### Exercise brief
The answer is every line in the data below that contains the word "labels".

### The data
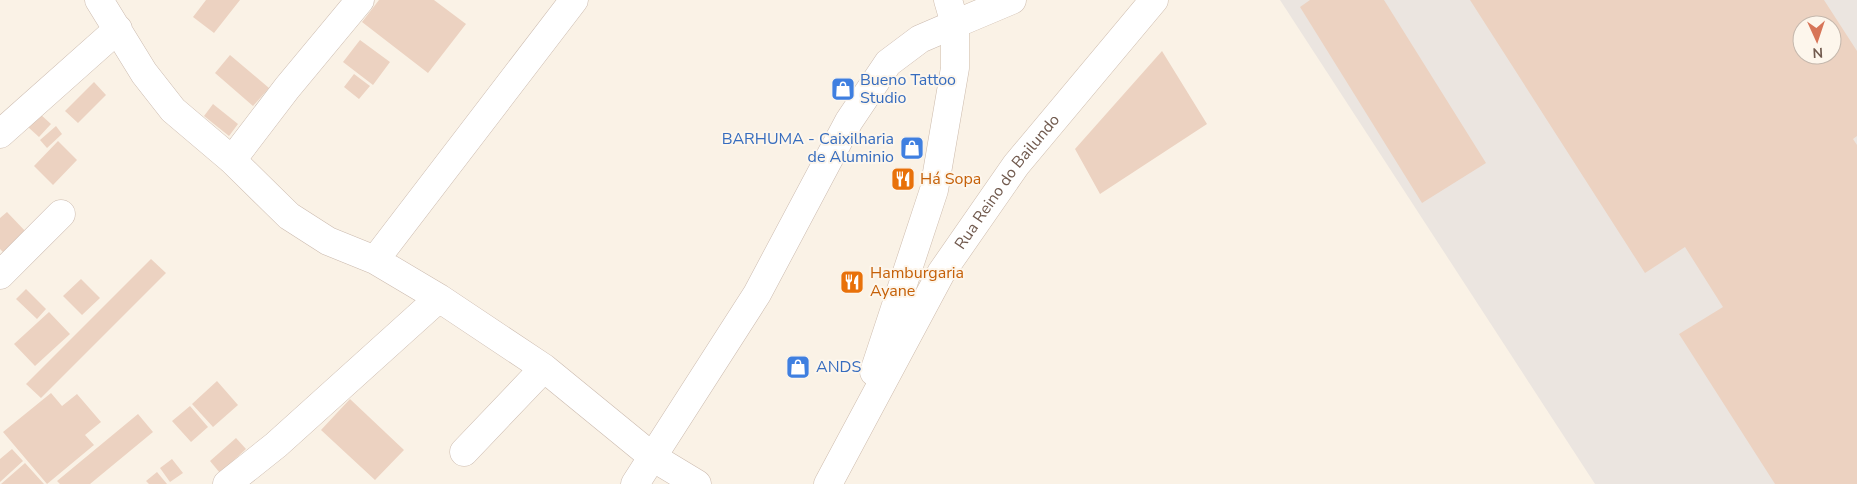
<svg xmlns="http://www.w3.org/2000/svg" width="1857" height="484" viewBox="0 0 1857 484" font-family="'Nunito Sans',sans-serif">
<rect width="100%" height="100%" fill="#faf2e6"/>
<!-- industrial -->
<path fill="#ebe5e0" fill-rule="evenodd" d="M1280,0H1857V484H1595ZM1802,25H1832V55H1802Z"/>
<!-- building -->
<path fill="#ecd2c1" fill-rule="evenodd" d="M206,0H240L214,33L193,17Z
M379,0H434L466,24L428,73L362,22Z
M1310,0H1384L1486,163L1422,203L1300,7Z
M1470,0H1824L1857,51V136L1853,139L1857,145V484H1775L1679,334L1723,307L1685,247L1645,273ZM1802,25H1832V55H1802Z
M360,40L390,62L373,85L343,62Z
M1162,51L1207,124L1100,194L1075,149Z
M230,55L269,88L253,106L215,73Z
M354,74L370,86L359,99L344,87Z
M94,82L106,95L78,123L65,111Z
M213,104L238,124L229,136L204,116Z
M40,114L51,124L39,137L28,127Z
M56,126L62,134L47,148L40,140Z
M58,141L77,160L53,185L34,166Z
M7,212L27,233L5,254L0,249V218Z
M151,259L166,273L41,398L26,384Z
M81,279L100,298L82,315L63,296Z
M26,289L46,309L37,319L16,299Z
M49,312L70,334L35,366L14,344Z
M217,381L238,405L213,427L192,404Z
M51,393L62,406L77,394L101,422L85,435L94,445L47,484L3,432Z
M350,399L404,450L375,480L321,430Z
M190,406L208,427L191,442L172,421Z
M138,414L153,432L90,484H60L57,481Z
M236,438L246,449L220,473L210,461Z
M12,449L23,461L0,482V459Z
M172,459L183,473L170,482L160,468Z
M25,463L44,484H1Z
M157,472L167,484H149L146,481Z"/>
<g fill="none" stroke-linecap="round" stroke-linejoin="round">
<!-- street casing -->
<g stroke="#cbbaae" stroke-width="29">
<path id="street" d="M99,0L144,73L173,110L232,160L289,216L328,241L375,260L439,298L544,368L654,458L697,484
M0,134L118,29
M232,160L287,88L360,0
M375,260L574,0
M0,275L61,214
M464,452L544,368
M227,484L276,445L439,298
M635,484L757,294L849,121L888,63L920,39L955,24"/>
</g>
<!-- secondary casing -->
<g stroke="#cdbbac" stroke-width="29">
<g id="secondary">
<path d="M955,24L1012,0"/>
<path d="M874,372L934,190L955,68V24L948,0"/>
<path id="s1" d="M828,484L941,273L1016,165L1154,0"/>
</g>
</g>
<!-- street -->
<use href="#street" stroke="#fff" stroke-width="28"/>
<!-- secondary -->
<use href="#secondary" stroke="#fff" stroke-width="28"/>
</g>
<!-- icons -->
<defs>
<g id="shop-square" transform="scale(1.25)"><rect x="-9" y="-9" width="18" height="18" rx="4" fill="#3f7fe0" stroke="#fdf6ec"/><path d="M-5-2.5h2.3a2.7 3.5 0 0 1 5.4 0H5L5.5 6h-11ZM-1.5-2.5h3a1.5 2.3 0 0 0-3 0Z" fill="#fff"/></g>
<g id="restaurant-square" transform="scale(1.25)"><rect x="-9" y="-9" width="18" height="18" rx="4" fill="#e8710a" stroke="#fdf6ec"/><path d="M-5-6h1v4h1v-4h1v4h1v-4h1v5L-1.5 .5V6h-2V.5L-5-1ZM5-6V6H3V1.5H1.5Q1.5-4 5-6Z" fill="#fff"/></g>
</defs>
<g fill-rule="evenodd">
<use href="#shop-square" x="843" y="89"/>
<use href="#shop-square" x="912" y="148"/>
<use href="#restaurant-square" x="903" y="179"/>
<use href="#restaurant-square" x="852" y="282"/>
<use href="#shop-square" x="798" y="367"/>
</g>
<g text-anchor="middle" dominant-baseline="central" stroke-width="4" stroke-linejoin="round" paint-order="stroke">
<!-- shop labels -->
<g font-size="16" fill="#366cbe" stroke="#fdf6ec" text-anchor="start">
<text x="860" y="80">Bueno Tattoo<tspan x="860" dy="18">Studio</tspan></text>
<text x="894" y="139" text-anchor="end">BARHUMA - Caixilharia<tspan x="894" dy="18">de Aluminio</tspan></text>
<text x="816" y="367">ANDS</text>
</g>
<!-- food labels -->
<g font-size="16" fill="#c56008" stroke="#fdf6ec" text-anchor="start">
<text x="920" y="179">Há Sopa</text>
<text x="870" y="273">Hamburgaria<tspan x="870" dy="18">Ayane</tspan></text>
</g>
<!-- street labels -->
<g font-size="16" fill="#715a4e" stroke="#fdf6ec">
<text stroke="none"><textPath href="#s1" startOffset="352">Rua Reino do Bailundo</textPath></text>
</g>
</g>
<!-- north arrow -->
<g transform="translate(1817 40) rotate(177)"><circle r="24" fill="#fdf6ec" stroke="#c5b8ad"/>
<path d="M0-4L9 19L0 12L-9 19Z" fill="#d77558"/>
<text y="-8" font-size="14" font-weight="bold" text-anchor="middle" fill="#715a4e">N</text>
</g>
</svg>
* * *
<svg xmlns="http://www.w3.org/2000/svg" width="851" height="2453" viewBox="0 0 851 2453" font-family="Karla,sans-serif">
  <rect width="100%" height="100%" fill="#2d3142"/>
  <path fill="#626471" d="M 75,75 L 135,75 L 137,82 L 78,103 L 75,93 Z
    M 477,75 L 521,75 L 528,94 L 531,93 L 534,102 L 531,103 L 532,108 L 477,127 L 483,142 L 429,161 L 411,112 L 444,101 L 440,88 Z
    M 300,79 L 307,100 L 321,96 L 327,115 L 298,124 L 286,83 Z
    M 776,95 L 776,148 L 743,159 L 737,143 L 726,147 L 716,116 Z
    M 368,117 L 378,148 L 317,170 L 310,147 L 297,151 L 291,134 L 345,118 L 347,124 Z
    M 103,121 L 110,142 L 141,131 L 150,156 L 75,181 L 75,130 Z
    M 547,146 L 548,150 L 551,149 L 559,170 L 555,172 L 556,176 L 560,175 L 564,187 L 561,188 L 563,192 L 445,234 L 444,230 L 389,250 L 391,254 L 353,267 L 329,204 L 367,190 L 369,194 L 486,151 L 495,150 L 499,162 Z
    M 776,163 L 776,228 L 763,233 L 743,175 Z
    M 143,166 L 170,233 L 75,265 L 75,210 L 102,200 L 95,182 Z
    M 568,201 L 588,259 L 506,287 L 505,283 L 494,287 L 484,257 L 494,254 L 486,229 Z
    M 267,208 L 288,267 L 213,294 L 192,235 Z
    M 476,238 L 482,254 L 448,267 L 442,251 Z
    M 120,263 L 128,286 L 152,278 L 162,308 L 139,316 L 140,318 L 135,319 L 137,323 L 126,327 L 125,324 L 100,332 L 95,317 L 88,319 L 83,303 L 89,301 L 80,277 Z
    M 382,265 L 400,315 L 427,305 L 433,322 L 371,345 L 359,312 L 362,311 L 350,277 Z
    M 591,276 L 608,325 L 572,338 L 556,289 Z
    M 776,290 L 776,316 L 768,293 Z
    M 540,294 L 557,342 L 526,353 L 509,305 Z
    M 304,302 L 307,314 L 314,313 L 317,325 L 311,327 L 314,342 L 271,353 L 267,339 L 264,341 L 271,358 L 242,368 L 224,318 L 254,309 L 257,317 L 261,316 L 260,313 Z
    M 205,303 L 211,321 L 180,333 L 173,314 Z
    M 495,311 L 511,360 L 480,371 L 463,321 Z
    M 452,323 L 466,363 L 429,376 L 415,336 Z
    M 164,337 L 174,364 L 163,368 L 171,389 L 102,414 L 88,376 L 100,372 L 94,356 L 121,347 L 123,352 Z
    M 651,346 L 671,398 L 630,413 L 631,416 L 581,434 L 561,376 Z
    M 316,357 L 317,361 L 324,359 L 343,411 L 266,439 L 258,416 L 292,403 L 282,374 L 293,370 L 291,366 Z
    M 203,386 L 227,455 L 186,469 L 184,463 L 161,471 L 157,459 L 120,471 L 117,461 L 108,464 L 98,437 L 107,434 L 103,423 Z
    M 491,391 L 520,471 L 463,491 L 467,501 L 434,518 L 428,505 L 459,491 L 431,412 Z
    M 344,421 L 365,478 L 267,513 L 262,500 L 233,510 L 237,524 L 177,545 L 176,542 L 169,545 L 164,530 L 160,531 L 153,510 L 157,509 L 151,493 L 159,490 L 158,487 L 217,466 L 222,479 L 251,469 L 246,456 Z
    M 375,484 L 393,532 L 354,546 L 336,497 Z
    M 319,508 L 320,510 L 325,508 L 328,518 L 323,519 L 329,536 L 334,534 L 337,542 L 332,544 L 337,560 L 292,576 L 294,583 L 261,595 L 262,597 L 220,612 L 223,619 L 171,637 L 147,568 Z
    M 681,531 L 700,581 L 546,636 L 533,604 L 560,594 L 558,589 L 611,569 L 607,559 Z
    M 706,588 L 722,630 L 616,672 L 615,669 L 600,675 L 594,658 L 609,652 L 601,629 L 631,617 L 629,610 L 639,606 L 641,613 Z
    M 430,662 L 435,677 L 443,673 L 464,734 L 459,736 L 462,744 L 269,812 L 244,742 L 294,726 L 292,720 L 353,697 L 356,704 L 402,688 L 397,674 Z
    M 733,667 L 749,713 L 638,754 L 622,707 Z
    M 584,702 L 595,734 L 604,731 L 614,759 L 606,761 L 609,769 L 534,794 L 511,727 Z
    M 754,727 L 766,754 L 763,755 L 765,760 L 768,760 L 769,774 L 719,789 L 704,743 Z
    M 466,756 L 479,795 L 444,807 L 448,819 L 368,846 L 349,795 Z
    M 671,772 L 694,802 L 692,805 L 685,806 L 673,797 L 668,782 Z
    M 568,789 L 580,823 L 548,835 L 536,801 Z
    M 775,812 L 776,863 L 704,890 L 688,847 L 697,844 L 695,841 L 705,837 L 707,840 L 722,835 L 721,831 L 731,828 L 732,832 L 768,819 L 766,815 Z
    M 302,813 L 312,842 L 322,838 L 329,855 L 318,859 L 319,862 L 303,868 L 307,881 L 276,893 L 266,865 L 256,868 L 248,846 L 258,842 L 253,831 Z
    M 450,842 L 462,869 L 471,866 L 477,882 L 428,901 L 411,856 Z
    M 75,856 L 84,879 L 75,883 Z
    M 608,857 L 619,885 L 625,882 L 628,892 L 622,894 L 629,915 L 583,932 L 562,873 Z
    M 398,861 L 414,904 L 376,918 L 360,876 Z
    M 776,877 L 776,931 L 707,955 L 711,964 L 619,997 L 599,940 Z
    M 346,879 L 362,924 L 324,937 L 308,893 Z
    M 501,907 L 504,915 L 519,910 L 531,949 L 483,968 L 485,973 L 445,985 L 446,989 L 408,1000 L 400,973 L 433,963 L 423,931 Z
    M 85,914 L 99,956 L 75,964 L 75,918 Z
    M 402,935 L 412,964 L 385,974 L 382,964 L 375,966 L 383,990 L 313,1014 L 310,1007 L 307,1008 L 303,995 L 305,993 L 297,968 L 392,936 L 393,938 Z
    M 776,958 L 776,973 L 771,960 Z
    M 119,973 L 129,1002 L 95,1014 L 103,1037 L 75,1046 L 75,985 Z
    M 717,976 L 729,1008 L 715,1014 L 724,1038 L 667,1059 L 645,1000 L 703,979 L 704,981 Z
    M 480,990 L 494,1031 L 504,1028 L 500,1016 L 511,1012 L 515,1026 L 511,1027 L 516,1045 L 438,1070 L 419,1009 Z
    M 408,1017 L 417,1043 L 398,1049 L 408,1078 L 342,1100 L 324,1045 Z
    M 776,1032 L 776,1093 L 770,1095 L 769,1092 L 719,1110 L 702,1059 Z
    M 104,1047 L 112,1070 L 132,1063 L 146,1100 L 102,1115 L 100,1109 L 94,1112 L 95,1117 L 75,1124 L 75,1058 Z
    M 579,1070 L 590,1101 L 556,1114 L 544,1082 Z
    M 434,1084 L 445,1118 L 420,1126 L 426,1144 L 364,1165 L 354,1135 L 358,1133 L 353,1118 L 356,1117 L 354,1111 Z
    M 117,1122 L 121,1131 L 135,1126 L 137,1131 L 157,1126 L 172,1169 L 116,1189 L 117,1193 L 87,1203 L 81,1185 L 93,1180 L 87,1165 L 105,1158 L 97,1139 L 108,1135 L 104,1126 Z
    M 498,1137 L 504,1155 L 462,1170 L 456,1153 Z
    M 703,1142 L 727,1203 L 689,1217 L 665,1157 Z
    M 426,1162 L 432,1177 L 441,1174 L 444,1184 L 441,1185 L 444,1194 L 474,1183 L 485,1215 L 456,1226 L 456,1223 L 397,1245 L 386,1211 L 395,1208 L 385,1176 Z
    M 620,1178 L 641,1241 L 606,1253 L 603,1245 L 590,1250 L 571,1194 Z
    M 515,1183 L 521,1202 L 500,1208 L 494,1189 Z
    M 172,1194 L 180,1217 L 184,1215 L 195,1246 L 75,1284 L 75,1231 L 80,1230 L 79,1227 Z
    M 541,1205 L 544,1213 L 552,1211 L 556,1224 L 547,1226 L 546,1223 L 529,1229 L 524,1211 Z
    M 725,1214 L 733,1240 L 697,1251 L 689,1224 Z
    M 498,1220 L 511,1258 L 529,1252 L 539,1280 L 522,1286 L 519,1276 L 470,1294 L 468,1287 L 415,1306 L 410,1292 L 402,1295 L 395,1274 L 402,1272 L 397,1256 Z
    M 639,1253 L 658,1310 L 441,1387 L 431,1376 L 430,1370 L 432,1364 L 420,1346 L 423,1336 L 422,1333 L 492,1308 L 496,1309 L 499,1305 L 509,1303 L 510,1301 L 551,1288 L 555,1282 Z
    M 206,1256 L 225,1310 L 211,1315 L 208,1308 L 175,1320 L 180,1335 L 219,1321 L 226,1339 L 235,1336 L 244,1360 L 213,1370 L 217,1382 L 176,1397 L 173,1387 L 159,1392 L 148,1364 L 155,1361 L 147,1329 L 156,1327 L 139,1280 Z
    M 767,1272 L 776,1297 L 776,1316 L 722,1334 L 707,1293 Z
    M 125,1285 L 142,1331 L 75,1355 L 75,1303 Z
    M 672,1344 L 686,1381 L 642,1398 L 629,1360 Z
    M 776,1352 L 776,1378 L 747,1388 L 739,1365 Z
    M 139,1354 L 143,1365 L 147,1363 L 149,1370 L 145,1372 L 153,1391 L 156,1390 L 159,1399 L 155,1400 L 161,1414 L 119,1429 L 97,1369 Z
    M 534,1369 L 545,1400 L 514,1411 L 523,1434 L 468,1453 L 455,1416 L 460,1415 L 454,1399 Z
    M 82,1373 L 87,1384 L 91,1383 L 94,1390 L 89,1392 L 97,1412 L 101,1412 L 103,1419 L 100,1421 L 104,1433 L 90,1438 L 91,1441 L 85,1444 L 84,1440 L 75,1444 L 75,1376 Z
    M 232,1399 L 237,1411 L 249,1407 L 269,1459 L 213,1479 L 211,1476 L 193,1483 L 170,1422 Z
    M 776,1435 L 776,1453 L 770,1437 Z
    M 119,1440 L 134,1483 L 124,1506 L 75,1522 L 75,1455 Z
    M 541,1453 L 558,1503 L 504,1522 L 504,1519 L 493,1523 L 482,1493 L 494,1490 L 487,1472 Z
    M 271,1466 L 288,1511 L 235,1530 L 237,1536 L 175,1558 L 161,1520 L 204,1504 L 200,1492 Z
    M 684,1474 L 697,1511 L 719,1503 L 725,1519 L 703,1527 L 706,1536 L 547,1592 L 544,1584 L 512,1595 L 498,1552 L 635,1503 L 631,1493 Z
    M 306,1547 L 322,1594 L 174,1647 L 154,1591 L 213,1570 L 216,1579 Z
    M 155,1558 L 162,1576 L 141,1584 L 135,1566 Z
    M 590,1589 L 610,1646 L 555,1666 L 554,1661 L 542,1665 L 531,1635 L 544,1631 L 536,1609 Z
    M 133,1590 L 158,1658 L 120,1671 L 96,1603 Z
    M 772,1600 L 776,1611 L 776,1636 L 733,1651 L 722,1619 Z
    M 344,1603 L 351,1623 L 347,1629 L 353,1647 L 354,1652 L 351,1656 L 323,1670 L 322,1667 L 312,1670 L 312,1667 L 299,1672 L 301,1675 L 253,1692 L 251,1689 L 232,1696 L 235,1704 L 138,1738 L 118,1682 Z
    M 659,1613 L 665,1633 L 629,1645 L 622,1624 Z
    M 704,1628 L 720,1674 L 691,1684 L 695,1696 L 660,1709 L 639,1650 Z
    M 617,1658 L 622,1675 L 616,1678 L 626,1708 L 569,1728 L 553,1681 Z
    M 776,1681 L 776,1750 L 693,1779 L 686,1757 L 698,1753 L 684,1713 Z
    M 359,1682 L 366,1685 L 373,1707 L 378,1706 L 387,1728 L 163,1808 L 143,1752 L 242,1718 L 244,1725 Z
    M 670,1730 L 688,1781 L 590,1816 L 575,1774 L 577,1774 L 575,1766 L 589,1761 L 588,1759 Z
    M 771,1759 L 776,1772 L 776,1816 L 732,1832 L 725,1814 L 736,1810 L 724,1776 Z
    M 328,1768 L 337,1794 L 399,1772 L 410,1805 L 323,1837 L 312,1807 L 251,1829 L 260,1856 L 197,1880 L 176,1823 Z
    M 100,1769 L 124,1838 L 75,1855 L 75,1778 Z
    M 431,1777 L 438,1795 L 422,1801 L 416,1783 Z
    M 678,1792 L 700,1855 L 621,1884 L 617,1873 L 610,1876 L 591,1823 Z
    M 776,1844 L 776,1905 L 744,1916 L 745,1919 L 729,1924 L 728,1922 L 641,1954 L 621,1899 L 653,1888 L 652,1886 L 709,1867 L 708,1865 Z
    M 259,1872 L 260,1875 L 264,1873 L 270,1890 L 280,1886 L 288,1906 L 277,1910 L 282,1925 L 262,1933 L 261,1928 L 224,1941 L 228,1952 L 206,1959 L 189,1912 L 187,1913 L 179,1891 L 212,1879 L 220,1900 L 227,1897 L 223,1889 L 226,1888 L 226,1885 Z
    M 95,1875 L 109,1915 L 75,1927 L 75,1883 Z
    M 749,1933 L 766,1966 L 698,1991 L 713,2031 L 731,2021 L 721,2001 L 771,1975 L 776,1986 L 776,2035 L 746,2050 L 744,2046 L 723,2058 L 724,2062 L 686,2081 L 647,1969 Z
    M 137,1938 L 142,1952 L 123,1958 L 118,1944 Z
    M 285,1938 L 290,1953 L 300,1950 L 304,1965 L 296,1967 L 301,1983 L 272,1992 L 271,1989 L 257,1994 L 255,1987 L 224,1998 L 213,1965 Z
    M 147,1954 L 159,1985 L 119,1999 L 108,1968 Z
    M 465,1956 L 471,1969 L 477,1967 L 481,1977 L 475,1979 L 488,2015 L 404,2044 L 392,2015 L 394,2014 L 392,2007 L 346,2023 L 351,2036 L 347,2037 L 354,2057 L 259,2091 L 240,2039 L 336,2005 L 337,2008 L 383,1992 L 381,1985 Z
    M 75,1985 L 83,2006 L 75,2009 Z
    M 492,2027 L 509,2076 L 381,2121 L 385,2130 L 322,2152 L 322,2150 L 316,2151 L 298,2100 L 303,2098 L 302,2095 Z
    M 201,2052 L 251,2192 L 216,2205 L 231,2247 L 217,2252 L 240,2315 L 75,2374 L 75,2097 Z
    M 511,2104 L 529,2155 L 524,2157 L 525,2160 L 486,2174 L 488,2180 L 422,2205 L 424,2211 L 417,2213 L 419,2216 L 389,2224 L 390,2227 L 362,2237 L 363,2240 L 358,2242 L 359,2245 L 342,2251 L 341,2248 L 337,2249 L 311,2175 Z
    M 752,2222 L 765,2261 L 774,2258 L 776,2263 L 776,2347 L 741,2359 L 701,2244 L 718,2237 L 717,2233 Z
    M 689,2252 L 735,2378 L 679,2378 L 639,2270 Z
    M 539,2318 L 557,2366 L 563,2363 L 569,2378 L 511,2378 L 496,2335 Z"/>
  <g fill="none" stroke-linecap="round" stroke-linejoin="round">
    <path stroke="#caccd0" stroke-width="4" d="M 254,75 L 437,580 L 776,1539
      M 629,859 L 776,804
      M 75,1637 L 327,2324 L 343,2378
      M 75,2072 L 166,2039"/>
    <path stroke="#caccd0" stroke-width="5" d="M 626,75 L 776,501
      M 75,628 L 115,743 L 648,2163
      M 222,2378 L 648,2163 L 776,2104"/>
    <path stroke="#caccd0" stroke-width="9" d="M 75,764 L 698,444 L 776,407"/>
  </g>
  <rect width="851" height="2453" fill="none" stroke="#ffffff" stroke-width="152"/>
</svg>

### Response area
<!-- shop labels -->
<!-- food labels -->
<!-- street labels -->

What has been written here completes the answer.